On January 22, ECB president Mario Draghi is expected to announce a plan of action to stimulate Europe via a QE policy of purchasing government bonds. Details were supposed to be hush-hush but the options are out of the bag in bright daylight.
Reuters reports ECB is Considering Three Options according to a Dutch paper.
- Buy government bonds in a quantity proportionate to the given member state’s shareholding in the central bank.
- Buy triple-A rated government bonds, driving their yields down to zero or into negative territory. The hope is that this would push investors into buying riskier sovereign and corporate debt.
- Have national central banks do the buying, so that the risk would “in principle” remain with the country in question.
Every one of those options looks ridiculous. German bond yields are already negative out to 5 years and barely above zero out to 10 years.
Yield on the German 10-year bond is 0.454% while the 10-year French bond yield is 0.738% and the 10-year Spanish bond yield is 1.64%. For comparison purposes, the 10-year US treasury note yields 1.96%.

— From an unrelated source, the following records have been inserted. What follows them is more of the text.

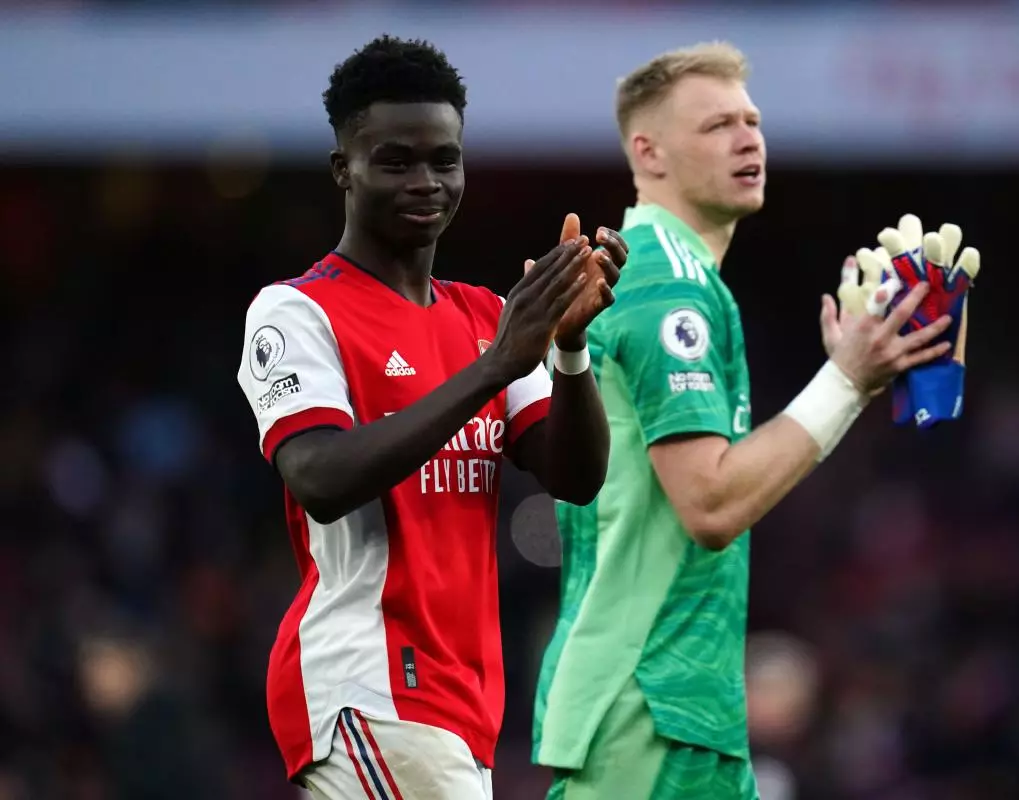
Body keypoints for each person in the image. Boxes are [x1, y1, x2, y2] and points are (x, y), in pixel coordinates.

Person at [532, 41, 955, 799]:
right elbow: (711, 503)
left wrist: (851, 379)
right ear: (648, 151)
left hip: (678, 708)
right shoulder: (666, 286)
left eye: (752, 121)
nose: (747, 138)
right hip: (650, 708)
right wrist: (847, 381)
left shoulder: (682, 278)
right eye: (717, 124)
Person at [236, 35, 627, 800]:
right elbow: (318, 475)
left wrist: (570, 349)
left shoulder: (484, 316)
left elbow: (577, 478)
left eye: (444, 160)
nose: (427, 181)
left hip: (460, 700)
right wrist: (494, 368)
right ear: (342, 169)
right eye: (395, 160)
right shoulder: (296, 310)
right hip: (369, 682)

These bonds already are hugely overpriced given the risk of a messy eurozone breakup. Option three is the most ludicrous because the peripheral countries are already overloaded in their own bonds.
Race to Negative 10-Year Yields
In a previous post, I stated Japan leads Germany in race for a negative yield on 10-year bonds. However, I overlooked first-place Switzerland. Japan is actually in second place and Germany third.
Both Germany and Switzerland have negative yields all the way out to 5 years.
For further discussion and charts, please see In Race to Negative Rates on 10-Year Bonds, Switzerland Leads Japan.
As for ECB president Mario Draghi’s plan to fix the eurozone via QE, I see eight major reasons, whatever he does won’t work.
Eight Major Problems
- There are widely differing fiscal policies between eurozone member states.
- There are widely differing work rules and productivity between member states.
- There are widely differing social agendas between member states.
- As a result of 1-3 above, a one size fits all interest rate policy cannot and will not work.
- Regardless of what Draghi says, there is no fiscal or banking union between member states, and no monetary union has ever survived without such unions.
- Numerous European banks are undercapitalized and massively leveraged in sovereign bonds that are priced well beyond perfection.
- European peripheral countries have debts that cannot and will not be paid back.
- When peripheral debt defaults or is restructured, reverberations will hit the core.
The idea that all those structural issues can be fixed with monetary policy is ludicrous. Yet, that is the plan even though driving yields lower will add more risk to the system.
Something Up Draghi’s Sleeve?
I am highly suspicious of the leak highlighting three options Draghi is allegedly considering. I suspect he will try to surprise the market with some other details.
It matters not. There is nothing Draghi can possibly do to fix all the eurozone structural issues mentioned above.